= Beginning of Section =

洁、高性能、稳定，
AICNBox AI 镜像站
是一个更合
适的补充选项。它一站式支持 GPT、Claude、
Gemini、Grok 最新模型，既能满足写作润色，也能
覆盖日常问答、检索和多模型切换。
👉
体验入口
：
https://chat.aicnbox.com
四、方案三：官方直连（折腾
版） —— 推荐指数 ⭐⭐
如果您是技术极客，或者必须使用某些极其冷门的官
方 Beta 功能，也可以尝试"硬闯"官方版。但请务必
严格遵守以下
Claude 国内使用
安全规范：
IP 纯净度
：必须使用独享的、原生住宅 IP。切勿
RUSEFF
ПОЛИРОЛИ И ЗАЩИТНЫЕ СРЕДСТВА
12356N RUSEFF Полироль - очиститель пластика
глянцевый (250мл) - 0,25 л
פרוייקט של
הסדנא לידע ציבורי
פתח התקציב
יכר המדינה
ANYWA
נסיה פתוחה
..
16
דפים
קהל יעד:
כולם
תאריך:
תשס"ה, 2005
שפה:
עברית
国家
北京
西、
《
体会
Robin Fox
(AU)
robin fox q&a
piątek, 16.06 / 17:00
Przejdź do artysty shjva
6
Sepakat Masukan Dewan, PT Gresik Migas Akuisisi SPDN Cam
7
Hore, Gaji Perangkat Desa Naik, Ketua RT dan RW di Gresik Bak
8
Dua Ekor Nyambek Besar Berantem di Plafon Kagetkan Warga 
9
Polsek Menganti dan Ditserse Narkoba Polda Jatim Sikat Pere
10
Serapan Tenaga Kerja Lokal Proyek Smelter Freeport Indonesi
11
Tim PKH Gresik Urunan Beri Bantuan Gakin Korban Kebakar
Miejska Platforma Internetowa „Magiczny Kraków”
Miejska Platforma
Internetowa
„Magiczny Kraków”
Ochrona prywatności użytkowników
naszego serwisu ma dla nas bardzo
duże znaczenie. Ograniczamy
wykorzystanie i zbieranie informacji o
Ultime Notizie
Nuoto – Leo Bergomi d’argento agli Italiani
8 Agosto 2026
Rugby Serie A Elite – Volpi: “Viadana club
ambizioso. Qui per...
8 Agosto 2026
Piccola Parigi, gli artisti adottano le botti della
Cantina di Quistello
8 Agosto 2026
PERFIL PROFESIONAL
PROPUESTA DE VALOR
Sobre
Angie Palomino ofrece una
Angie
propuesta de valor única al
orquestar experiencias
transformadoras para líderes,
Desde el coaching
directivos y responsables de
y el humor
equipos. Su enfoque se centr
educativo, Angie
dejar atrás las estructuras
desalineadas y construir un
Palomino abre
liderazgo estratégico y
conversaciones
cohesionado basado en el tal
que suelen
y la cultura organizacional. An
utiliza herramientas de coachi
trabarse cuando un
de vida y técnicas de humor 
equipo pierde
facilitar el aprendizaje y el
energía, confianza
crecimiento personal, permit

= End of Section =

Instructions to follow: Reproduce the listing above exactly as far as the line with "propuesta de valor única al", that line included.

Answer to this exercise:
洁、高性能、稳定，
AICNBox AI 镜像站
是一个更合
适的补充选项。它一站式支持 GPT、Claude、
Gemini、Grok 最新模型，既能满足写作润色，也能
覆盖日常问答、检索和多模型切换。
👉
体验入口
：
https://chat.aicnbox.com
四、方案三：官方直连（折腾
版） —— 推荐指数 ⭐⭐
如果您是技术极客，或者必须使用某些极其冷门的官
方 Beta 功能，也可以尝试"硬闯"官方版。但请务必
严格遵守以下
Claude 国内使用
安全规范：
IP 纯净度
：必须使用独享的、原生住宅 IP。切勿
RUSEFF
ПОЛИРОЛИ И ЗАЩИТНЫЕ СРЕДСТВА
12356N RUSEFF Полироль - очиститель пластика
глянцевый (250мл) - 0,25 л
פרוייקט של
הסדנא לידע ציבורי
פתח התקציב
יכר המדינה
ANYWA
נסיה פתוחה
..
16
דפים
קהל יעד:
כולם
תאריך:
תשס"ה, 2005
שפה:
עברית
国家
北京
西、
《
体会
Robin Fox
(AU)
robin fox q&a
piątek, 16.06 / 17:00
Przejdź do artysty shjva
6
Sepakat Masukan Dewan, PT Gresik Migas Akuisisi SPDN Cam
7
Hore, Gaji Perangkat Desa Naik, Ketua RT dan RW di Gresik Bak
8
Dua Ekor Nyambek Besar Berantem di Plafon Kagetkan Warga 
9
Polsek Menganti dan Ditserse Narkoba Polda Jatim Sikat Pere
10
Serapan Tenaga Kerja Lokal Proyek Smelter Freeport Indonesi
11
Tim PKH Gresik Urunan Beri Bantuan Gakin Korban Kebakar
Miejska Platforma Internetowa „Magiczny Kraków”
Miejska Platforma
Internetowa
„Magiczny Kraków”
Ochrona prywatności użytkowników
naszego serwisu ma dla nas bardzo
duże znaczenie. Ograniczamy
wykorzystanie i zbieranie informacji o
Ultime Notizie
Nuoto – Leo Bergomi d’argento agli Italiani
8 Agosto 2026
Rugby Serie A Elite – Volpi: “Viadana club
ambizioso. Qui per...
8 Agosto 2026
Piccola Parigi, gli artisti adottano le botti della
Cantina di Quistello
8 Agosto 2026
PERFIL PROFESIONAL
PROPUESTA DE VALOR
Sobre
Angie Palomino ofrece una
Angie
propuesta de valor única al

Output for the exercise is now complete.